TRECHO SELECIONADO:

# # # #

No caso dos quadrinhos, várias mulheres relatam ter tido
coragem de publicar os seus trabalhos depois de terem participado de discussões
nos grupos ou nos eventos. Já em relação à cultura pop, no Minas Nerds tivemos
mulheres lançando seus primeiros livros, organizando partidas de RPG, de games
e fundando seus sites e grupos específicos para acolher mais mulheres que se
sentem excluídas de grupos mistos.
Elas sabem que poderão produzir seus trabalhos e terão
retorno de quem se identifica com eles, em vez de simplesmente serem ignoradas
por serem mulheres. Sabem que quem mestrar uma partida de RPG ou de game, não
irá promover situações sexistas como estupros[3] e xingamentos.
Se estruturalmente esses resultados não alteram o status
quo, já que continuamos tendo os mesmos problemas nos eventos e espaços mistos,
ao menos, têm possibilitado que mais mulheres se sintam confiantes para ocupar
esses espaços e não se submeter a certos tipos de situação, pois sabem que não
estão sozinhas. Na medida que mais mulheres ocuparem estes espaços, cada vez
menos homens se sentirão à vontade de perpetuar alguns comportamentos. Ou seja,
mudanças estruturais levam tempo, mas sem a ação dos grupos exclusivos, essas
mulheres continuariam impossibilitadas de se expressar e de se realizarem em
todo seu potencial.

# # # #

DADOS FORNECIDOS:

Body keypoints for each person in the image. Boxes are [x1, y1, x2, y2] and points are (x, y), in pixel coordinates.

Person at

# # # #

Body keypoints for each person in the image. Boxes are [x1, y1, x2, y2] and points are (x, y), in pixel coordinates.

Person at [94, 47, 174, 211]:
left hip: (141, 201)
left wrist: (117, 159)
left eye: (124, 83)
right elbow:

# # # #

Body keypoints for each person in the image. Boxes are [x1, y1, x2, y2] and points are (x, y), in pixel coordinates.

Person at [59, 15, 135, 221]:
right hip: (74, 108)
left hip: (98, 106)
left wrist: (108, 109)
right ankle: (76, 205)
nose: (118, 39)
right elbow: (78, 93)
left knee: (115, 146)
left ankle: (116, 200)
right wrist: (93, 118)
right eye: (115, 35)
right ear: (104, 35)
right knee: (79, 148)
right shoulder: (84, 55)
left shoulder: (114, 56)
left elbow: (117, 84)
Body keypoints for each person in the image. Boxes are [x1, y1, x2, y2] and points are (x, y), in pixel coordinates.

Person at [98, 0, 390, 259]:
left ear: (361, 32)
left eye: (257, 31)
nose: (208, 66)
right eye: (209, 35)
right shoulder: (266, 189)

# # # #

Reproduza na íntegra o trecho selecionado sobre a participação de mulheres nos quadrinhos e na cultura pop, sem alterar nenhuma palavra nem a pontuação.

No caso dos quadrinhos, várias mulheres relatam ter tido
coragem de publicar os seus trabalhos depois de terem participado de discussões
nos grupos ou nos eventos. Já em relação à cultura pop, no Minas Nerds tivemos
mulheres lançando seus primeiros livros, organizando partidas de RPG, de games
e fundando seus sites e grupos específicos para acolher mais mulheres que se
sentem excluídas de grupos mistos.
Elas sabem que poderão produzir seus trabalhos e terão
retorno de quem se identifica com eles, em vez de simplesmente serem ignoradas
por serem mulheres. Sabem que quem mestrar uma partida de RPG ou de game, não
irá promover situações sexistas como estupros[3] e xingamentos.
Se estruturalmente esses resultados não alteram o status
quo, já que continuamos tendo os mesmos problemas nos eventos e espaços mistos,
ao menos, têm possibilitado que mais mulheres se sintam confiantes para ocupar
esses espaços e não se submeter a certos tipos de situação, pois sabem que não
estão sozinhas. Na medida que mais mulheres ocuparem estes espaços, cada vez
menos homens se sentirão à vontade de perpetuar alguns comportamentos. Ou seja,
mudanças estruturais levam tempo, mas sem a ação dos grupos exclusivos, essas
mulheres continuariam impossibilitadas de se expressar e de se realizarem em
todo seu potencial.